Personal information
- Full name: Christopher James Scott
- Date of birth: 12 February 1980 (age 45)
- Place of birth: Burnley, England
- Height: 6 ft 2 in (1.88 m)
- Position(s): Right-back Centre-back

Senior career*
- Years: Team / Apps / (Gls)
- 1996–2001: Burnley / 14 / (0)
- 2000: → Leigh RMI (loan) / 7 / (0)
- 2001–2003: Leigh RMI / 14 / (0)

= Chris Scott (English footballer) =

English footballer

Christopher James Scott (born 12 February 1980) is an English former professional footballer who played as a defender in the Football League for Burnley.

==Early life==
Scott was born in Burnley, Lancashire into a footballing family with strong links to Burnley. His father, grandfather, uncle and younger brother have all played for the club. He attended St Theodore's RC High School.

==Career==

Scott started his career in 1996 when he was promoted from the youth team at Burnley. He played 14 matches in the Football League for the club, all during the 1998–99 season. His debut for the club came on 22 August 1998, when he came on as a substitute for Lee Howey in the 0–1 defeat to York City at Turf Moor. In September 2000, he joined Football Conference side Leigh RMI on a one-month loan deal and made eight appearances for the club.

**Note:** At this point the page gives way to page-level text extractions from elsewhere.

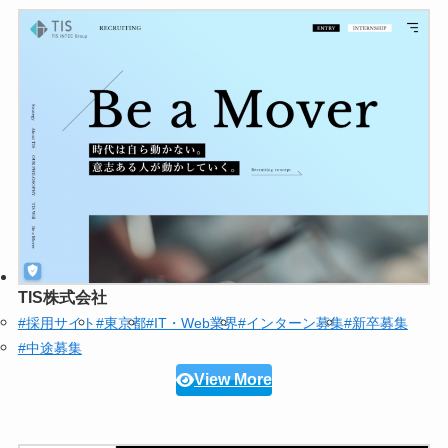
TIS株式会社
#採用サイト
#東京都
#IT・Web業界
#インターン募集
#新卒募集
#中途募集
View More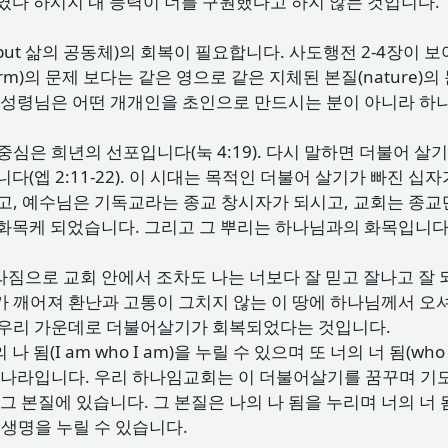
였다 하시지 내 능력이 너를 구원했다고 하지 않는 것입니다.
 but 삶의 공동체)의 회복이 필요합니다. 사도행전 2-4장이
rm)의 문제 보다는 같은 영으로 같은 지체된 본질(nature
대에 성령님은 어떤 개개인을 초인으로 만드시는 분이 아니라 하
심은 희년의 선포입니다(눅 4:19). 다시 말하면 더불어 살
다(엡 2:11-22). 이 시대는 목적인 더불어 살기가 빠진 
고, 예수님은 기독교라는 종교 창시자가 되시고, 교회는 종
 화목케 되었습니다. 그리고 그 뿌리는 하나님과의 화목입니다
짐으로 교회 안에서 조차도 나는 너보다 잘 믿고 잘나고 잘
가 깨어져 환난과 고통이 그치지 않는 이 땅에 하나님께서 오
 우리 가운데로 더불어살기가 회복되었다는 것입니다.
됨(I am who I am)을 누릴 수 있으며 또 너의 너 됨(who
의 나라입니다. 우리 하나임교회는 이 더불어살기를 꿈꾸며 기
그 본질에 있습니다. 그 본질은 나의 나 됨을 누리며 너의 너 
 생명을 누릴 수 있습니다.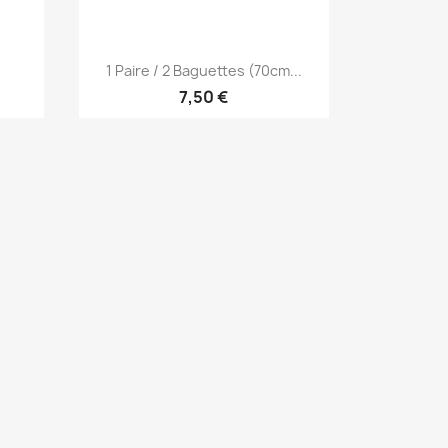
Aperçu rapide

1 Paire / 2 Baguettes (70cm...
7,50 €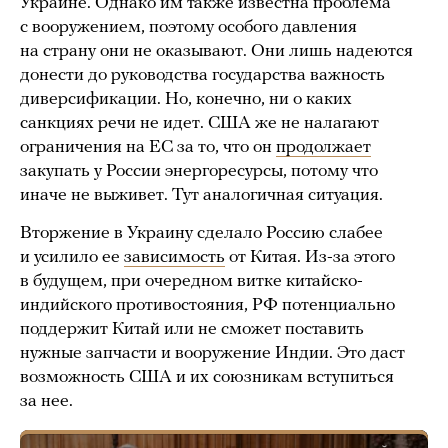
Украине. Однако им также известна проблема
с вооружением, поэтому особого давления
на страну они не оказывают. Они лишь надеются
донести до руководства государства важность
диверсификации. Но, конечно, ни о каких
санкциях речи не идет. США же не налагают
ограничения на ЕС за то, что он
продолжает
закупать у России энергоресурсы, потому что
иначе не выживет. Тут аналогичная ситуация.
Вторжение в Украину сделало Россию слабее
и усилило ее
зависимость
от Китая. Из-за этого
в будущем, при очередном витке китайско-
индийского противостояния, РФ потенциально
поддержит Китай или не сможет поставить
нужные запчасти и вооружение Индии. Это даст
возможность США и их союзникам вступиться
за нее.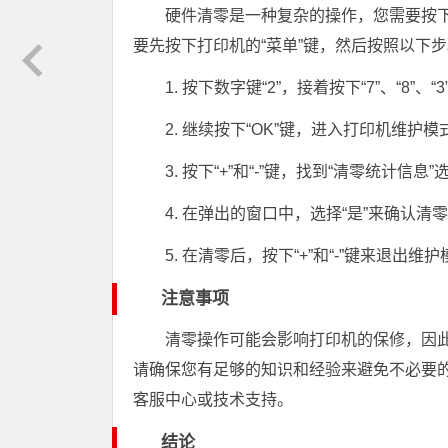
硬件清零是一种复杂的操作，您需要按
要先按下打印机的“菜单”键，然后按照以下
1. 按下数字键“2”，接着按下“7”、“8”、“
2. 继续按下“OK”键，进入打印机维护模
3. 按下“+”和“-”键，找到“清零统计信
4. 在弹出的窗口中，选择“是”来确认清
5. 在清零后，按下“+”和“-”键来退出
注意事项
清零操作可能会影响打印机的保修，因
请确保您有足够的知识和经验来避免不必要的
客服中心或技术支持。
结论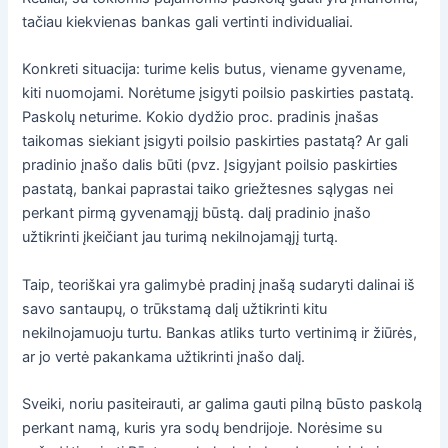
tačiau kiekvienas bankas gali vertinti individualiai.
Konkreti situacija: turime kelis butus, viename gyvename,
kiti nuomojami. Norėtume įsigyti poilsio paskirties pastatą.
Paskolų neturime. Kokio dydžio proc. pradinis įnašas
taikomas siekiant įsigyti poilsio paskirties pastatą? Ar gali
pradinio įnašo dalis būti (pvz. Įsigyjant poilsio paskirties
pastatą, bankai paprastai taiko griežtesnes sąlygas nei
perkant pirmą gyvenamąjį būstą. dalį pradinio įnašo
užtikrinti įkeičiant jau turimą nekilnojamąjį turtą.
Taip, teoriškai yra galimybė pradinį įnašą sudaryti dalinai iš
savo santaupų, o trūkstamą dalį užtikrinti kitu
nekilnojamuoju turtu. Bankas atliks turto vertinimą ir žiūrės,
ar jo vertė pakankama užtikrinti įnašo dalį.
Sveiki, noriu pasiteirauti, ar galima gauti pilną būsto paskolą
perkant namą, kuris yra sodų bendrijoje. Norėsime su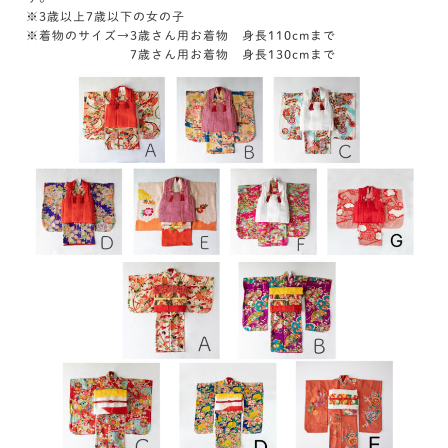
※3歳以上7歳以下の女の子
※着物のサイズ→3歳さん用お着物 身長110cmまで
7歳さん用お着物 身長130cmまで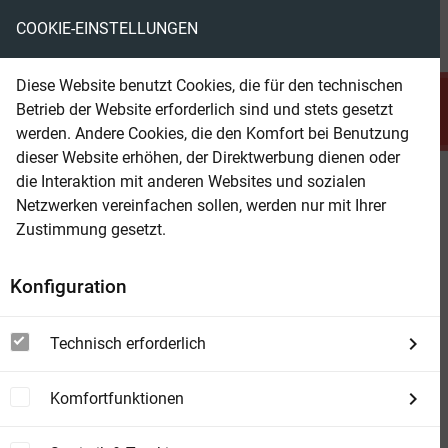
COOKIE-EINSTELLUNGEN
menu
local_library
favorite
shopping_cart
account_circle
Diese Website benutzt Cookies, die für den technischen
search
Betrieb der Website erforderlich sind und stets gesetzt
Suchen
werden. Andere Cookies, die den Komfort bei Benutzung
dieser Website erhöhen, der Direktwerbung dienen oder
die Interaktion mit anderen Websites und sozialen
Beam Shop
8 Superspannende Western April
Netzwerken vereinfachen sollen, werden nur mit Ihrer
2026
Zustimmung gesetzt.
Konfiguration
Technisch erforderlich
Komfortfunktionen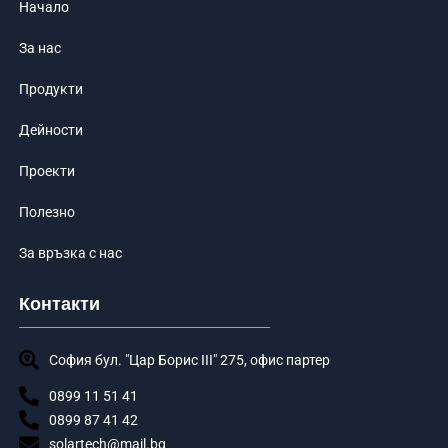
Начало
За нас
Продукти
Дейности
Проекти
Полезно
За връзка с нас
Контакти
София бул. "Цар Борис III" 275, офис партер
0899 11 51 41
0899 87 41 42
solartech@mail.bg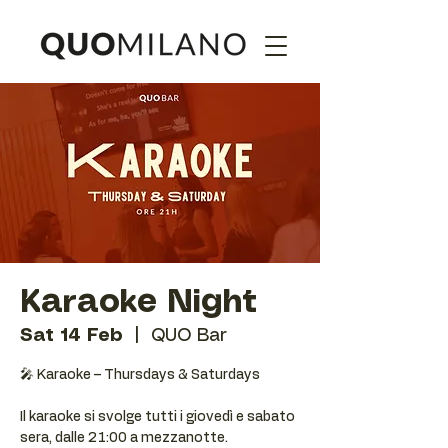
Karaoke Night
Sat 14 Feb
  |  
QUO Bar
🎤 Karaoke – Thursdays & Saturdays
Il karaoke si svolge tutti i giovedì e sabato
sera, dalle 21:00 a mezzanotte.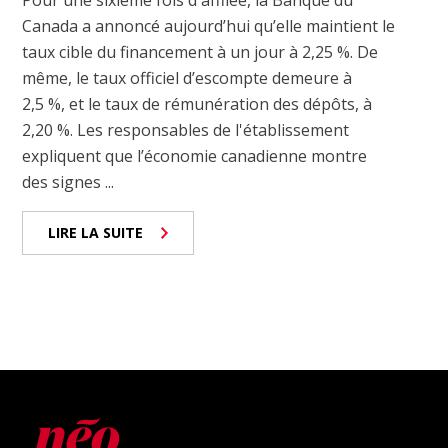
Pour une sixième fois d'affilée, la Banque du
Canada a annoncé aujourd’hui qu’elle maintient le
taux cible du financement à un jour à 2,25 %. De
même, le taux officiel d’escompte demeure à
2,5 %, et le taux de rémunération des dépôts, à
2,20 %. Les responsables de l'établissement
expliquent que l’économie canadienne montre
des signes ...
LIRE LA SUITE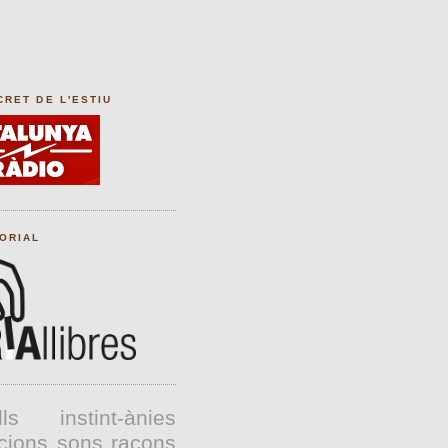
CRET DE L'ESTIU
TORIAL
lls
instint-ànies
cions
sons
racons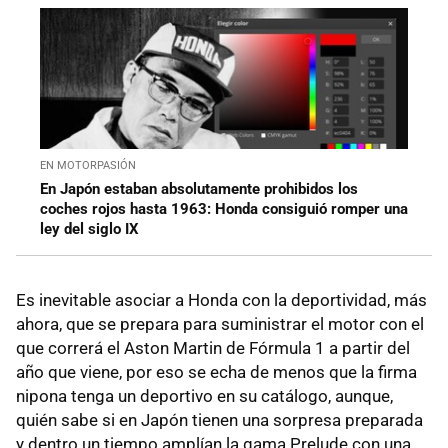
EN MOTORPASIÓN
En Japón estaban absolutamente prohibidos los
coches rojos hasta 1963: Honda consiguió romper una
ley del siglo IX
Es inevitable asociar a Honda con la deportividad, más
ahora, que se prepara para suministrar el motor con el
que correrá el Aston Martin de Fórmula 1 a partir del
año que viene, por eso se echa de menos que la firma
nipona tenga un deportivo en su catálogo, aunque,
quién sabe si en Japón tienen una sorpresa preparada
y dentro un tiempo amplían la gama Prelude con una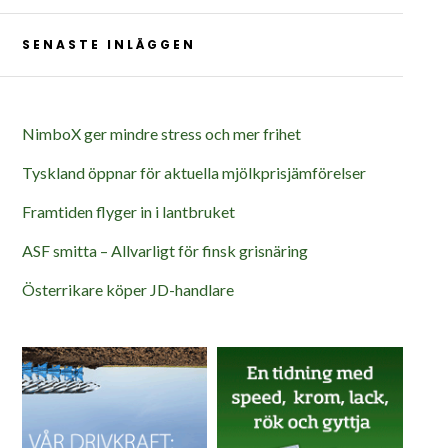
SENASTE INLÄGGEN
NimboX ger mindre stress och mer frihet
Tyskland öppnar för aktuella mjölkprisjämförelser
Framtiden flyger in i lantbruket
ASF smitta – Allvarligt för finsk grisnäring
Österrikare köper JD-handlare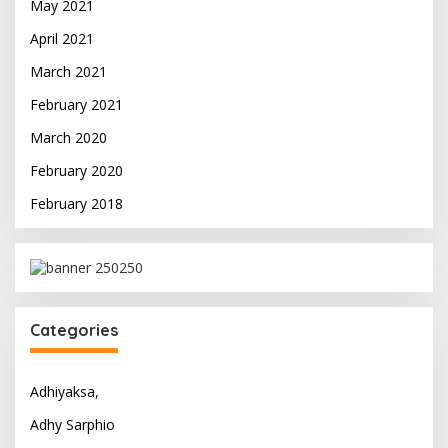
May 2021
April 2021
March 2021
February 2021
March 2020
February 2020
February 2018
Categories
Adhiyaksa,
Adhy Sarphio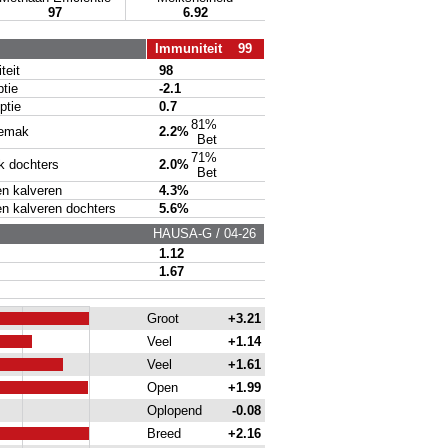
97
6.92
Immuniteit 99
eit
98
tie
-2.1
tie
0.7
81%
emak
2.2%
Bet
71%
 dochters
2.0%
Bet
 kalveren
4.3%
kalveren dochters
5.6%
HAUSA-G / 04-26
1.12
1.67
Groot
+3.21
Veel
+1.14
Veel
+1.61
Open
+1.99
Oplopend
-0.08
Breed
+2.16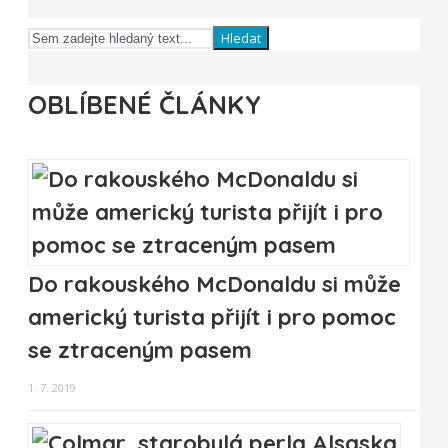
Hledat
OBLÍBENÉ ČLÁNKY
Do rakouského McDonaldu si může
americký turista přijít i pro pomoc
se ztraceným pasem
1. 7. 2019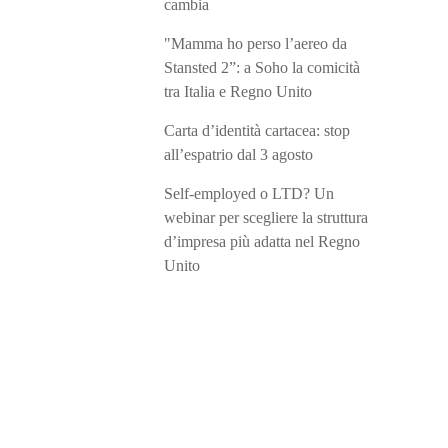
cambia
"Mamma ho perso l’aereo da
Stansted 2”: a Soho la comicità
tra Italia e Regno Unito
Carta d’identità cartacea: stop
all’espatrio dal 3 agosto
Self-employed o LTD? Un
webinar per scegliere la struttura
d’impresa più adatta nel Regno
Unito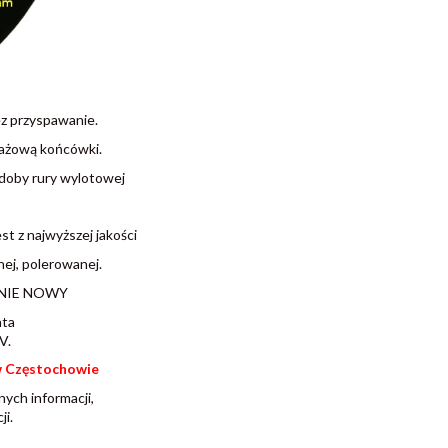
z przyspawanie.
tażową końcówki.
doby rury wylotowej
 z najwyższej jakości
ej, polerowanej.
ZNIE NOWY
nta
V.
w Częstochowie
ych informacji,
i.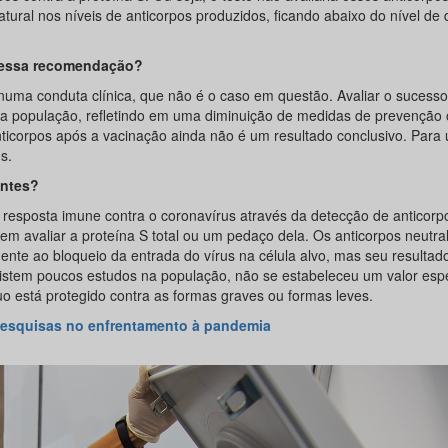
tural nos níveis de anticorpos produzidos, ficando abaixo do nível de
r essa recomendação?
 numa conduta clínica, que não é o caso em questão. Avaliar o sucesso
 na população, refletindo em uma diminuição de medidas de prevenção
nticorpos após a vacinação ainda não é um resultado conclusivo. Para
s.
antes?
a resposta imune contra o coronavírus através da detecção de anticorp
dem avaliar a proteína S total ou um pedaço dela. Os anticorpos neutra
te ao bloqueio da entrada do vírus na célula alvo, mas seu resultad
xistem poucos estudos na população, não se estabeleceu um valor espe
o está protegido contra as formas graves ou formas leves.
pesquisas no enfrentamento à pandemia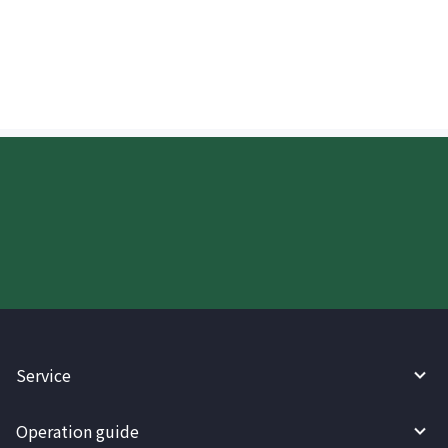
proseso ng palitan ng pera kapag
tumatanggap ng padala sa China?
Try WireBarley now!
Service
Operation guide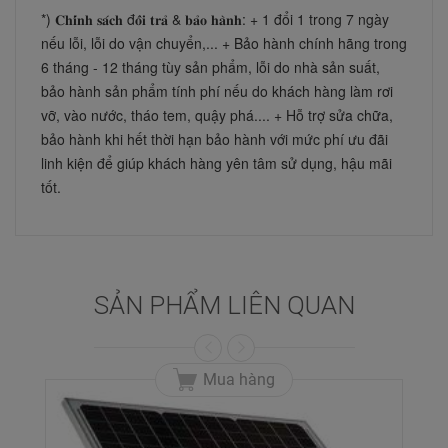
*) 𝐂𝐡𝐢́𝐧𝐡 𝐬𝐚́𝐜𝐡 đ𝐨̂̉𝐢 𝐭𝐫𝐚̉ & 𝐛𝐚̉𝐨 𝐡𝐚̀𝐧𝐡: + 1 đổi 1 trong 7 ngày 
nếu lỗi, lỗi do vận chuyển,... + Bảo hành chính hãng trong 
6 tháng - 12 tháng tùy sản phẩm, lỗi do nhà sản suất, 
bảo hành sản phẩm tính phí nếu do khách hàng làm rơi 
vỡ, vào nước, tháo tem, quậy phá.... + Hỗ trợ sửa chữa, 
bảo hành khi hết thời hạn bảo hành với mức phí ưu đãi 
linh kiện để giúp khách hàng yên tâm sử dụng, hậu mãi 
tốt.
SẢN PHẨM LIÊN QUAN
Mua hàng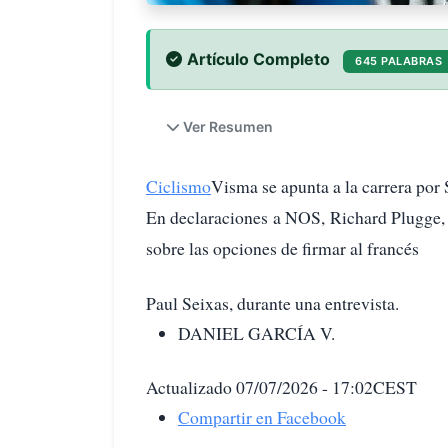
Artículo Completo
645 PALABRAS
Ver Resumen
Ciclismo
Visma se apunta a la carrera por
En declaraciones a NOS, Richard Plugge,
sobre las opciones de firmar al francés
Paul Seixas, durante una entrevista.
DANIEL GARCÍA V.
Actualizado 07/07/2026 - 17:02CEST
Compartir en Facebook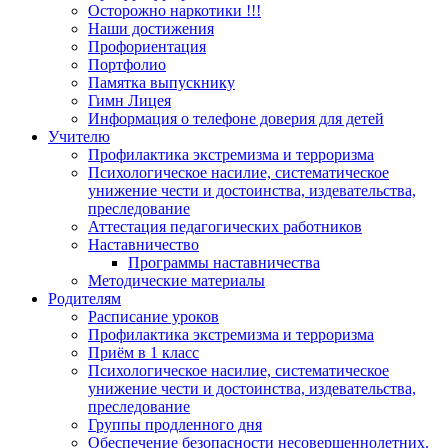
Осторожно наркотики !!!
Наши достижения
Профориентация
Портфолио
Памятка выпускнику
Гимн Лицея
Информация о телефоне доверия для детей
Учителю
Профилактика экстремизма и терроризма
Психологическое насилие, систематическое
унижение чести и достоинства, издевательства,
преследование
Аттестация педагогических работников
Наставничество
Программы наставничества
Методические материалы
Родителям
Расписание уроков
Профилактика экстремизма и терроризма
Приём в 1 класс
Психологическое насилие, систематическое
унижение чести и достоинства, издевательства,
преследование
Группы продленного дня
Обеспечение безопасности несовершеннолетних.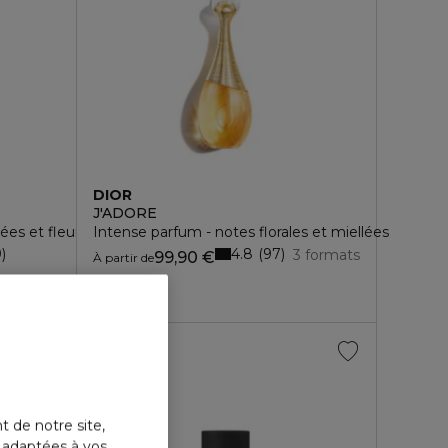
DIOR
J'ADORE
es et fleuries
Intense parfum - notes florales et miellées
4.8
9
97
3 formats
99,90 €
À partir de
3 formats
t de notre site,
s adaptées à vos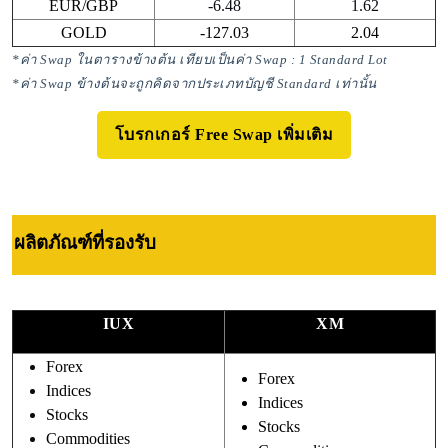
EUR/GBP
-6.48
1.62
GOLD
-127.03
2.04
*ค่า Swap ในตารางข้างต้น เทียบเป็นค่า Swap : 1 Standard Lot
*ค่า Swap ข้างต้นจะถูกคิดจากประเภทบัญชี Standard เท่านั้น
โบรกเกอร์ Free Swap เพิ่มเติม
ผลิตภัณฑ์ที่รองรับ
IUX
XM
Forex
Forex
Indices
Indices
Stocks
Stocks
Commodities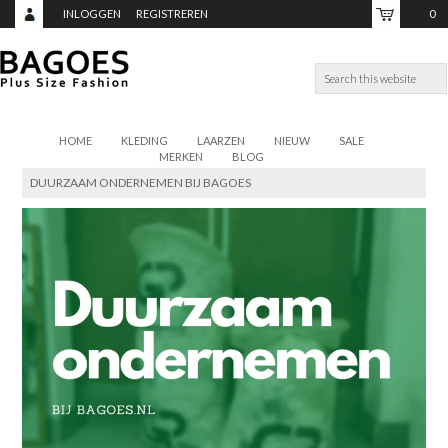
INLOGGEN
REGISTREREN
0
ITEMS,
TOTAAL:
€0,00
HOME
KLEDING
LAARZEN
NIEUW
SALE
MERKEN
BLOG
DUURZAAM ONDERNEMEN BIJ BAGOES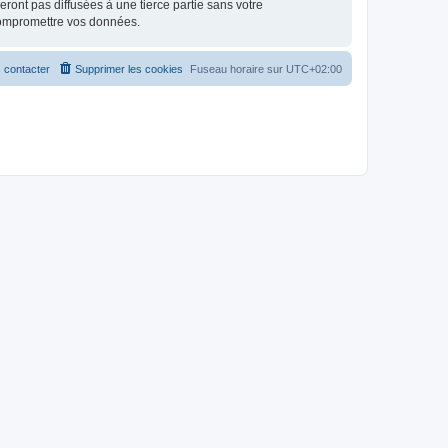
ont pas diffusées à une tierce partie sans votre
compromettre vos données.
 contacter
Supprimer les cookies
Fuseau horaire sur
UTC+02:00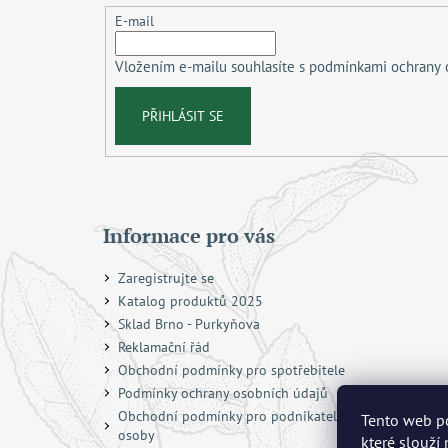
t
E-mail
í
Vložením e-mailu souhlasíte s
podmínkami ochrany 
PŘIHLÁSIT SE
Informace pro vás
Zaregistrujte se
Katalog produktů 2025
Sklad Brno - Purkyňova
Reklamační řád
Obchodní podmínky pro spotřebitele
Podmínky ochrany osobních údajů
Obchodní podmínky pro podnikatele a právnické
Tento web po
osoby
které slouží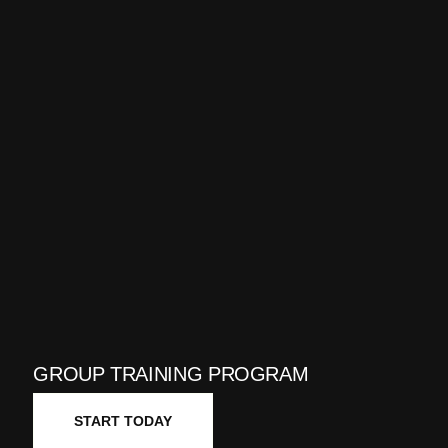
GROUP TRAINING PROGRAM
START TODAY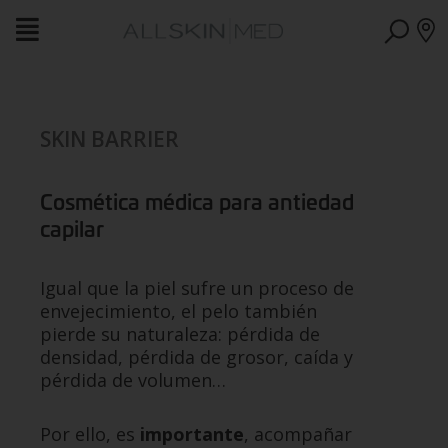
SKIN BARRIER
Cosmética médica para antiedad
capilar
Igual que la piel sufre un proceso de
envejecimiento, el pelo también
pierde su naturaleza: pérdida de
densidad, pérdida de grosor, caída y
pérdida de volumen…
Por ello, es
importante
, acompañar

After failing to properly break into the first team at Burnley, he had a trial in the United States in a bid to kickstart his career. Unfortunately his time was cut short after 4 weeks after a training ground incident which saw him assault 3 of his teammates. Upon his return to England he moved to Leigh RMI on a permanent basis in the summer of 2001. He stayed with the Railwaymen for two seasons, playing just 14 times in the league before leaving the club in May 2003.

In November 2004. it was announced that he had returned to Burnley in a non-playing role.